Oppression is always about power of some sort, and the power in Mountain appears to be heavily skewed in Gabriel’s favor. He wants it all, and, in relation to his family, he has it all. If family members disagree with him or do something he does not like, he physically attacks them. In the larger context, however, in issues relating to having dominion, sovereignty, or control over one’s life, Gabriel has been emasculated. Gabriel’s dominance of family is an illustration of a diminished and distorted standard of power. The reader learns that, at one time, Gabriel was very powerful in the community also. When he was still living in the South, his name was known far and wide, and he was considered a great man of God. He traveled widely, his name appearing on great signs that heralded his arrival. It was after he moved north and had a family to provide for that his status, and hence his power, decreased. Instead of caring for the flock’s souls, he was relegated to changing their light bulbs. It may be partially due to his loss of status in the community that Gabriel rules his family with an iron fist. Overcompensation at home does not replace his lost glory, but it helps to ease the blow.

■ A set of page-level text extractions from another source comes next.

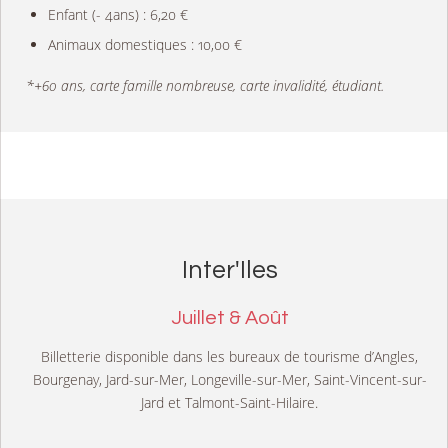
Enfant (- 4ans) : 6,20 €
Animaux domestiques : 10,00 €
*+60 ans, carte famille nombreuse, carte invalidité, étudiant.
Inter'Iles
Juillet & Août
Billetterie disponible dans les bureaux de tourisme d’Angles,
Bourgenay, Jard-sur-Mer, Longeville-sur-Mer, Saint-Vincent-sur-
Jard et Talmont-Saint-Hilaire.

John is also developing a sense that he, too, is powerful. When the school principal tells him that he is bright, he sees not only power but also salvation. He immediately grasps that his intelligence is power, a power, he feels, that will assist him in escaping his oppression which, at this point in his maturation, he sees as his dominant father. Someday John will be able to raise himself out of his father’s world, which he does not want for himself. It is John’s conflict with his father that feeds his intellect. Although John sees himself as having a heart full of sin for rejecting his father’s life, he understands that his head will lead him to a different life.

A common literary device used by Baldwin in this section is that of foreshadowing, which predicts something in the future that the character (and sometimes the reader) knows nothing about. Perhaps the line most full of foreshadowing because it calls upon two separate events is spoken by Elizabeth. During her argument with Roy, she warns him against his headstrong ways, saying that it appears that he won’t stop “till someone puts a knife in you.” Later that same day, someone does indeed put a knife into Roy. Elizabeth’s line also conjures up another event. Royal, Gabriel’s unclaimed son, died from a stab wound he received over a game of cards.

The actual stabbing of Roy again calls to mind Royal’s death. Elizabeth inadvertently calls up Royal’s death when she suggests to Gabriel that they pray to God to stop Roy before he receives a mortal wound. Her unwitting reminder to Gabriel of his first son earns her a blow that knocks her to the floor. Despite the fact that Roy’s wound is to his forehead, Gabriel says that his attackers were trying to cut his throat. Again, it was Royal whose wound was to the throat. That Royal’s death is referenced four separate times in such a short period suggests its significance.